We utilized three data sources throughout the project:

• The Stack is a collection of code repositories for 358 programming languages available under permissive licenses. We retained only file extensions associated with Ada scripts (.ads, .adb, .ada), validated their correctness with the libadalang module, and filtered out files lacking Ada keywords in their contents. In the end, 30,528 files remained, representing 2.4% of the original dataset.
• Ada Course Labs, which consisted of short Ada exercises with descriptions. We utilized this dataset as a supplementary test set.
• Ada code from GitHub, the code that was not in The Stack dataset to improve the model’s performance with a more extensive training corpus and generate a test set of Ada files unseen by pre-trained models during their training phase

Key contributors

Since it was a scoped project with clear deliverables defined, deepsense.ai, a team of experienced consultants, managers, and developers, took ownership of the whole development process:

• Project Manager
• Technical Leader
• Data Scientists
• Principal ML Engineer (Technical Consultant)
• ML Engineers

In addition to the team from deepsense.ai, the client-side team was actively engaged throughout the project, ensuring collaboration and alignment with the project goals.

Outcomes and benefits

The fine-tuning improved the model’s performance on the Ada code synthesis tasks compared to the pre-trained version. Considering the AdaCore company feedback, the project is a significant step forward. The generations from the delivered fine-tuned model outperformed the ground truth and GitHub Copilot even though Copilot uses a much larger model with a longer context and a more complex prompting method.

Lessons learned

• The field of coding LLMs is constantly evolving, with more and more capable models being released at a fast pace. Even the foundation models pre-trained on publicly available code repositories have a decent level of understanding of how to program in the Ada language. The model’s capabilities can be further improved by fine-tuning an additional Ada-specific corpus of code repositories.
• For coding models, context length is more important than the model’s size – even a 1B model with a context of 8k tokens can outperform a 15.5B model with only 2k tokens context.
• While useful as a proxy measure for the model’s output quality, existing metrics and benchmarks for coding LLMs are unreliable for differentiating models.
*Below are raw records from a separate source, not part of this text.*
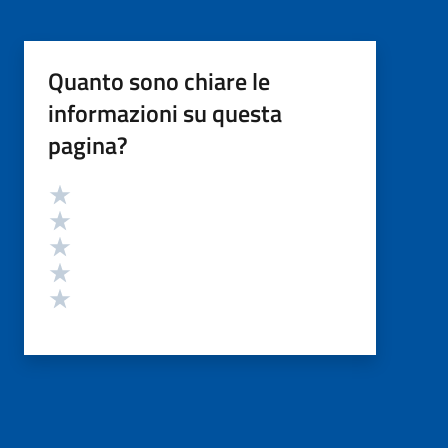
Quanto sono chiare le
informazioni su questa
pagina?
Valutazione
Valuta 5 stelle su 5
Valuta 4 stelle su 5
Valuta 3 stelle su 5
Valuta 2 stelle su 5
Valuta 1 stelle su 5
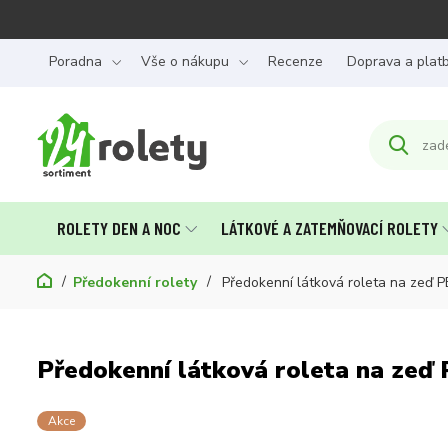
Poradna
Vše o nákupu
Recenze
Doprava a plat
ROLETY DEN A NOC
LÁTKOVÉ A ZATEMŇOVACÍ ROLETY
Předokenní rolety
Předokenní látková roleta na zeď P
Předokenní látková roleta na zeď
Akce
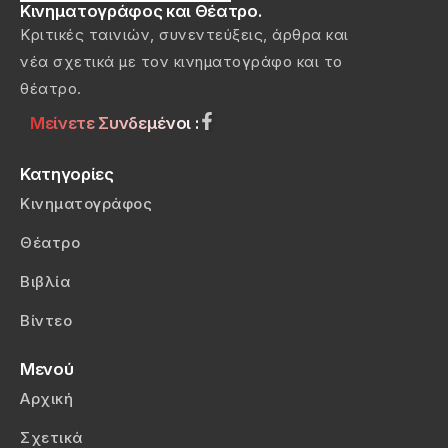
Κινηματογράφος και Θέατρο.
Κριτικές ταινιών, συνεντεύξεις, άρθρα και
νέα σχετικά με τον κινηματογράφο και το
θέατρο.
Μείνετε Συνδεμένοι :
Κατηγορίες
Κινηματογράφος
Θέατρο
Βιβλία
Βίντεο
Μενού
Αρχική
Σχετικά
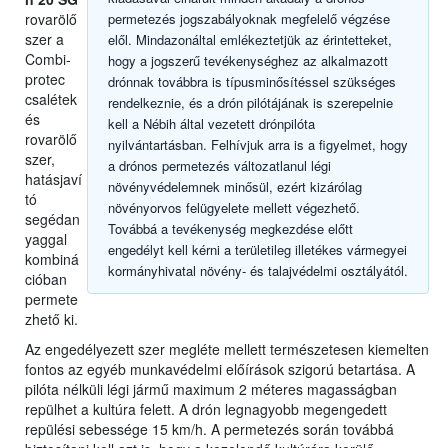
rovarölő
permetezés jogszabályoknak megfelelő végzése
szer a
elől. Mindazonáltal emlékeztetjük az érintetteket,
Combi-
hogy a jogszerű tevékenységhez az alkalmazott
protec
drónnak továbbra is típusminősítéssel szükséges
csalétek
rendelkeznie, és a drón pilótájának is szerepelnie
és
kell a Nébih által vezetett drónpilóta
rovarölő
nyilvántartásban. Felhívjuk arra is a figyelmet, hogy
szer,
a drónos permetezés változatlanul légi
hatásjaví
növényvédelemnek minősül, ezért kizárólag
tó
növényorvos felügyelete mellett végezhető.
segédan
Továbbá a tevékenység megkezdése előtt
yaggal
engedélyt kell kérni a területileg illetékes vármegyei
kombiná
kormányhivatal növény- és talajvédelmi osztályától.
cióban
permete
zhető ki.
Az engedélyezett szer megléte mellett természetesen kiemelten
fontos az egyéb munkavédelmi előírások szigorú betartása. A
pilóta nélküli légi jármű maximum 2 méteres magasságban
repülhet a kultúra felett. A drón legnagyobb megengedett
repülési sebessége 15 km/h. A permetezés során továbbá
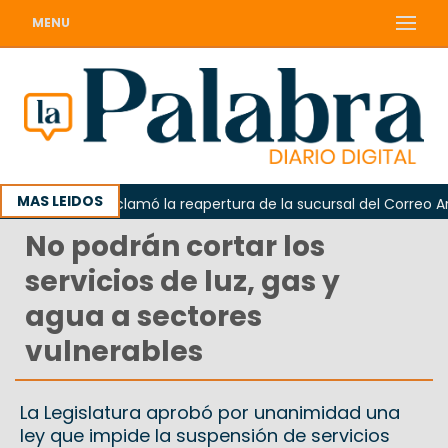
MENU
MAS LEIDOS
Odarda reclamó la reapertura de la sucursal del Correo Argent
No podrán cortar los
servicios de luz, gas y
agua a sectores
vulnerables
La Legislatura aprobó por unanimidad una
ley que impide la suspensión de servicios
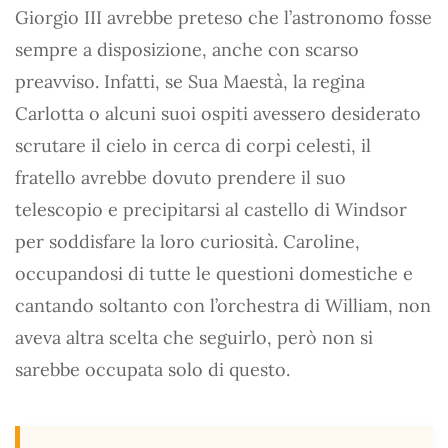
Giorgio III avrebbe preteso che l’astronomo fosse
sempre a disposizione, anche con scarso
preavviso. Infatti, se Sua Maestà, la regina
Carlotta o alcuni suoi ospiti avessero desiderato
scrutare il cielo in cerca di corpi celesti, il
fratello avrebbe dovuto prendere il suo
telescopio e precipitarsi al castello di Windsor
per soddisfare la loro curiosità. Caroline,
occupandosi di tutte le questioni domestiche e
cantando soltanto con l’orchestra di William, non
aveva altra scelta che seguirlo, però non si
sarebbe occupata solo di questo.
The end-user subjective evaluation is still required to determine the model’s usefulness.

Summary

The co-pilot for the Ada programming language project aimed to enhance Ada developer productivity with an intelligent code completion tool. deepsense.ai overcame challenges in LLM evaluation, training, and data resource constraints through problem decomposition and choosing the suitable evaluation scheme. The project marked significant progress for AdaCore in leveraging ML efforts to improve Ada developers’ productivity.